ELVIS COSTELLO PREPPING SIX-DISC REISSUE ‘ARMED FORCES’

ELVIS COSTELLO PREPPING SIX-DISC REISSUE ‘ARMED FORCES’

Elvis Costello revealed he's prepping a major boxed set edition of his 1979 classic third album, Armed Forces. Costello will release his latest album, Hey Clockface, on October 30th.

Costello — who's renowned for the generous helping of rare and unreleased material he offers up each time his catalogue gets reissued — spoke about the latest overhaul by Universal, telling Billboard, “I can’t imagine there being another edition of releases after this one. And the first will be a six-record set based on Armed Forces. There are all those sayings about history repeating itself. It’s not something you can plan for. That said, I think Armed Forces holds up pretty well. And the package includes three live recordings ranging from the summer of ‘78 to the summer of ‘79, so it traces the development of the Attractions as a live act, from a club combo to a successful pop group — it’s quite interesting to hear. I had expert help in photographing my handwritten notebooks. So you’re getting something.” There's been no announcement as to when Costello's latest reissue series will kick off.

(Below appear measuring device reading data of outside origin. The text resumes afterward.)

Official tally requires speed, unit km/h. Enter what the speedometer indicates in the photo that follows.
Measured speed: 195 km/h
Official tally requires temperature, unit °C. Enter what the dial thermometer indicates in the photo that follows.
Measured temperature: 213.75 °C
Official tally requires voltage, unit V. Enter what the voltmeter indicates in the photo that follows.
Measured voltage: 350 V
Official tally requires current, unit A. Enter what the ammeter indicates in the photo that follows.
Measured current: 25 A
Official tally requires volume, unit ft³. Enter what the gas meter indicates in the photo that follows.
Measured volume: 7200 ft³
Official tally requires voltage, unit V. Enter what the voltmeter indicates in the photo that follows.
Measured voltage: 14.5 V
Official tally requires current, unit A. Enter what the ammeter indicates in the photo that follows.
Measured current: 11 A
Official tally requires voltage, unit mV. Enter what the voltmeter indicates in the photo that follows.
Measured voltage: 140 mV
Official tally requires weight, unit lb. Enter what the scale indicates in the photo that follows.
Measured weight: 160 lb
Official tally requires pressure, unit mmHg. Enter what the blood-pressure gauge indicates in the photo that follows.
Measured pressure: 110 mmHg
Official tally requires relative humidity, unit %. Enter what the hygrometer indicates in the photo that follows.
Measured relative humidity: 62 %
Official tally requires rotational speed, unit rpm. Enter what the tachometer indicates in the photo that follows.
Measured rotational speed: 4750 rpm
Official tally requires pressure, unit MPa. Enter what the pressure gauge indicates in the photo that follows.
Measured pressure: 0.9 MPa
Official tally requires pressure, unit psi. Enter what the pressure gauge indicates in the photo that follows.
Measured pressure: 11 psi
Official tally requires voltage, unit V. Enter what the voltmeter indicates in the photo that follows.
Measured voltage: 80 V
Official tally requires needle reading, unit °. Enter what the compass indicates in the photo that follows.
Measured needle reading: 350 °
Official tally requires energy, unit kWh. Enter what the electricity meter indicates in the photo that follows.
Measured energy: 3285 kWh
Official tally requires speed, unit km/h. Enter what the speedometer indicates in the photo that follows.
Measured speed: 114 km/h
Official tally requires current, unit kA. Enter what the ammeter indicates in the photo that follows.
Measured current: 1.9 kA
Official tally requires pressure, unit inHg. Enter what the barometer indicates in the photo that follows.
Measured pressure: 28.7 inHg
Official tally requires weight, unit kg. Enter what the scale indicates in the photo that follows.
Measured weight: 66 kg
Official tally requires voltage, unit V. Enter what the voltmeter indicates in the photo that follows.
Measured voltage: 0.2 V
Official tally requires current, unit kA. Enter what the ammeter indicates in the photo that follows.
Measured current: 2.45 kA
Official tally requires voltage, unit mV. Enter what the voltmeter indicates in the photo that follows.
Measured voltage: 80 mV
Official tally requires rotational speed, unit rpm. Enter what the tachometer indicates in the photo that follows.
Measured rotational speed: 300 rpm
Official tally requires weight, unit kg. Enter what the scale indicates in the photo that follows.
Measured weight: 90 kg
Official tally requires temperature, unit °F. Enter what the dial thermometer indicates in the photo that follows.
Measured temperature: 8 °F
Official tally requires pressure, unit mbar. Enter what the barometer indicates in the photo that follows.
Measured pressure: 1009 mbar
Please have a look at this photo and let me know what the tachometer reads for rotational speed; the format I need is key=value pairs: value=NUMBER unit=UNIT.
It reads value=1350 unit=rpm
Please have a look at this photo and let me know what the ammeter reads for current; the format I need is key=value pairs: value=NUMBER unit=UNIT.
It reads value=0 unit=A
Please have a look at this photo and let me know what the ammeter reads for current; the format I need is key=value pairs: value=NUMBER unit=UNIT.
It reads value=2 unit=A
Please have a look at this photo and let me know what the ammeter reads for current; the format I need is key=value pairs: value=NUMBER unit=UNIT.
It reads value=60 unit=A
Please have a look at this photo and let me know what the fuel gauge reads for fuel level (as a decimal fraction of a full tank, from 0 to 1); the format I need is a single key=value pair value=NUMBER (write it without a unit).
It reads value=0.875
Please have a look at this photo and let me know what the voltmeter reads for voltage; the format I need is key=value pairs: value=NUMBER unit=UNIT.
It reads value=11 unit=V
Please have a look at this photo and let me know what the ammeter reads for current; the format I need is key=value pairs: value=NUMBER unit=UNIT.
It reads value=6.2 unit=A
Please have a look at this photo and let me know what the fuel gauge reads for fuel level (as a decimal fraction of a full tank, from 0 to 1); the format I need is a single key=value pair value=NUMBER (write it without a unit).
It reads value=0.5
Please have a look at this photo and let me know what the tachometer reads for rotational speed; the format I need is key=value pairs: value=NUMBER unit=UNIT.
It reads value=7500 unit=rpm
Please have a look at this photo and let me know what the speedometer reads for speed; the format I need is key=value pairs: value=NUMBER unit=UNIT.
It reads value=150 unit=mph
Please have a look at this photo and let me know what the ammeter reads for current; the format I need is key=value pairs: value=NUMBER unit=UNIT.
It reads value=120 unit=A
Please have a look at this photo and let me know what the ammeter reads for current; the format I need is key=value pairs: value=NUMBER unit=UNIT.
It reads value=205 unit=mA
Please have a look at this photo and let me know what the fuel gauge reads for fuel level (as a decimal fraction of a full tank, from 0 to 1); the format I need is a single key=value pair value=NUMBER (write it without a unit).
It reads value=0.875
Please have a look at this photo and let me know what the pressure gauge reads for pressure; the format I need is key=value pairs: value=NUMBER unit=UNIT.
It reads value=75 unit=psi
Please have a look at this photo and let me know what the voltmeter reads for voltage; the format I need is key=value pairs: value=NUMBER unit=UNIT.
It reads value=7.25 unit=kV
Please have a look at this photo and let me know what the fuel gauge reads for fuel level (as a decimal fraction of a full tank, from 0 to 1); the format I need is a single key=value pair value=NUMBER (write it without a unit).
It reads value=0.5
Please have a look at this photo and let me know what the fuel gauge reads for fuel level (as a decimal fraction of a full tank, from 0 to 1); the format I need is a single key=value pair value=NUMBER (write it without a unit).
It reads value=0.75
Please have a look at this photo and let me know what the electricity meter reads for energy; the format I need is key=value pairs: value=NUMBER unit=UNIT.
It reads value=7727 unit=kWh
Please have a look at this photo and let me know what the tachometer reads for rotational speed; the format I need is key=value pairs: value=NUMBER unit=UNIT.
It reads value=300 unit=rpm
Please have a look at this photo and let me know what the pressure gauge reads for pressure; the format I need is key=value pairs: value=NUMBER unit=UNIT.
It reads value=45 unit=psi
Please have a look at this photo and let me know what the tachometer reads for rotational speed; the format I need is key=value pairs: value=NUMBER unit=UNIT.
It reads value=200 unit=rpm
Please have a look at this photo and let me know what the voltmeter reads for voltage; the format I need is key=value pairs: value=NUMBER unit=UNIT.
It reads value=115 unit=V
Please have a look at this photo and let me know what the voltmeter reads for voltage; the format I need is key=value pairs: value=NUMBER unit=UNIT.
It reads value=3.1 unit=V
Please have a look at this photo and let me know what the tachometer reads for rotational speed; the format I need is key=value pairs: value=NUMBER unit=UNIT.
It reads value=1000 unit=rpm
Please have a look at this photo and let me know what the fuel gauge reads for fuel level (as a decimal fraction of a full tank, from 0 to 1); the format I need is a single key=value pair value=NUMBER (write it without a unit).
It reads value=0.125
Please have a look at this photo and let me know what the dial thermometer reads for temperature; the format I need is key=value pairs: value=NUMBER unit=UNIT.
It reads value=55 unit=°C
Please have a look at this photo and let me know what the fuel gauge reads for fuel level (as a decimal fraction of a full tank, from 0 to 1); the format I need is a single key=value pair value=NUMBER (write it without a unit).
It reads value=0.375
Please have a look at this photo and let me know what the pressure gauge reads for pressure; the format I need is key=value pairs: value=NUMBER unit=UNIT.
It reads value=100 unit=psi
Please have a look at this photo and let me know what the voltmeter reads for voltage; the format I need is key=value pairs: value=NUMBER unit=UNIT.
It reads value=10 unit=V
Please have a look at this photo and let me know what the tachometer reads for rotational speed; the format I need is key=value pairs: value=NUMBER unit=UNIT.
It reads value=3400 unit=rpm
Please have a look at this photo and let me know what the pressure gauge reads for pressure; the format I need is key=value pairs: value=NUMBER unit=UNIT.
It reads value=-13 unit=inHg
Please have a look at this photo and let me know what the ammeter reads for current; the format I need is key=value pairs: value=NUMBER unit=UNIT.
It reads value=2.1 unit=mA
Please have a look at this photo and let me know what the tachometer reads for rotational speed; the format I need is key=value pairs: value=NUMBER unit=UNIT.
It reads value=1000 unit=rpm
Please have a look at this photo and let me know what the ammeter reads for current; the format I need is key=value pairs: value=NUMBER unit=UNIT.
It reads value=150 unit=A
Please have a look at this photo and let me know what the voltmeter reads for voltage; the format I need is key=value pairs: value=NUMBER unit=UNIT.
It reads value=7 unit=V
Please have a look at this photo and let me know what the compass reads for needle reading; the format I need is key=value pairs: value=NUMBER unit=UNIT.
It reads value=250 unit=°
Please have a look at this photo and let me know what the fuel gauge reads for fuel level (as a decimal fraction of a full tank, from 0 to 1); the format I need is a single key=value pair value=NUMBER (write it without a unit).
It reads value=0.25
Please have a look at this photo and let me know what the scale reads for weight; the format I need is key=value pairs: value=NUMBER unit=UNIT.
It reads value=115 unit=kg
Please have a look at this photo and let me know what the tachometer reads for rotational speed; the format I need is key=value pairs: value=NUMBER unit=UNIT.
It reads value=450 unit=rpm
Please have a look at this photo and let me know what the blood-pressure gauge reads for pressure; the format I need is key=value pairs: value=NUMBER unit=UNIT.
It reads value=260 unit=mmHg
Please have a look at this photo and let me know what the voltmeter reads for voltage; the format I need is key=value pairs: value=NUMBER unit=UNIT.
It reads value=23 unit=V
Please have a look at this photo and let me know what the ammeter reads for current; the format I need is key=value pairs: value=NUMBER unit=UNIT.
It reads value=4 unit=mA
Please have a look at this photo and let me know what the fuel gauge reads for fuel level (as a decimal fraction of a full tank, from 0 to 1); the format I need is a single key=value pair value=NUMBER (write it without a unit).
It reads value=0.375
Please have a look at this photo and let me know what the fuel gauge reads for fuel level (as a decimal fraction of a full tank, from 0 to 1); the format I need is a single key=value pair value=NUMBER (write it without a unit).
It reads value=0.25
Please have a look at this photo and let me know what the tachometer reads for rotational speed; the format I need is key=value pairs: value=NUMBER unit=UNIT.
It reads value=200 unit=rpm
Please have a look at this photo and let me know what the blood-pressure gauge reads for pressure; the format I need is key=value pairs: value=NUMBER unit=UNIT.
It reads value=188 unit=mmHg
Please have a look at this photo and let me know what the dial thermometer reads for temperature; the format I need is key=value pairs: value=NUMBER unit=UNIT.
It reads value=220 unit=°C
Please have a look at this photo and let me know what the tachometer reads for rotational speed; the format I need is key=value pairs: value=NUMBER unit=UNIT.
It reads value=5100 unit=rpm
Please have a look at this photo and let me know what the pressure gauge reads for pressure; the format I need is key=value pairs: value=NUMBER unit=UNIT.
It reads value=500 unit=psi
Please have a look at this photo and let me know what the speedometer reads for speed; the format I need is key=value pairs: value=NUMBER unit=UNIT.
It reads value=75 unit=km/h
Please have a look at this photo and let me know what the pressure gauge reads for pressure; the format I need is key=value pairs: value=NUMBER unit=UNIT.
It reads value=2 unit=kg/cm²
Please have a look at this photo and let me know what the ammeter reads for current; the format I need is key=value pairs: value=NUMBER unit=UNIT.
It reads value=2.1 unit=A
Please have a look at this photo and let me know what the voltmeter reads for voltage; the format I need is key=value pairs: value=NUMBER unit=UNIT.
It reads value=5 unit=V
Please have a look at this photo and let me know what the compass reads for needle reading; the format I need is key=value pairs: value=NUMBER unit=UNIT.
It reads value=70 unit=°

Costello shed light on the period covering the album and its subsequent tour dates, which flung the Attractions all over the globe: “There’s a difference between the person who made the record and the person who was on the road — constantly from the summer of 1977 to the summer of 1979, while making two albums during that time. The disarray of my life has been written about. So look at what the songs are saying, not the words that came out of my mouth on one night.”

When pressed as to whether fans can expect all his albums to be presented in such deluxe packages, Costello said, “If we can. Right now, it’s in everybody’s interest to let me do it the way I’m seeing it.”

Costello — who's never been far from the road since breaking internationally back in 1977 explained, “I can’t be certain when I’ll set foot on the stage again; or, frankly, whether the audience that largely comes to see me — who are inevitably more of my generation — will ever want to come to a theater again. So in the interim, I want to take the music I recorded some time ago and present it in a way that’s as exciting as it was when we first released it.”

He went on to reveal: “We’ve done a new version of one of the albums from my catalog, and that’s going to come out next April. And we’re making a compilation based on (1998's Burt Bacharach collaboration) Painted From Memory, in the hope that we’ll complete the picture with some other songs we’ve written that people still haven’t heard.”

Elvis Costello told us that upon launching his career, he never set out to change or break the rules of rock and pop songwriting and recording: “I was just making rock n' roll records as I knew how to make 'em and ballads and all the music that I loved. And obviously over the years, the things that I can draw from has grown, because I've listened to more music, I've absorbed more music, more music has interested me. I've written a lot of different things, I've had all these collaborations of different kinds — some of them very far away from the world that I began in. But they've all sort of had some positive influence on the possibilities of music when I set out to write and arrange.”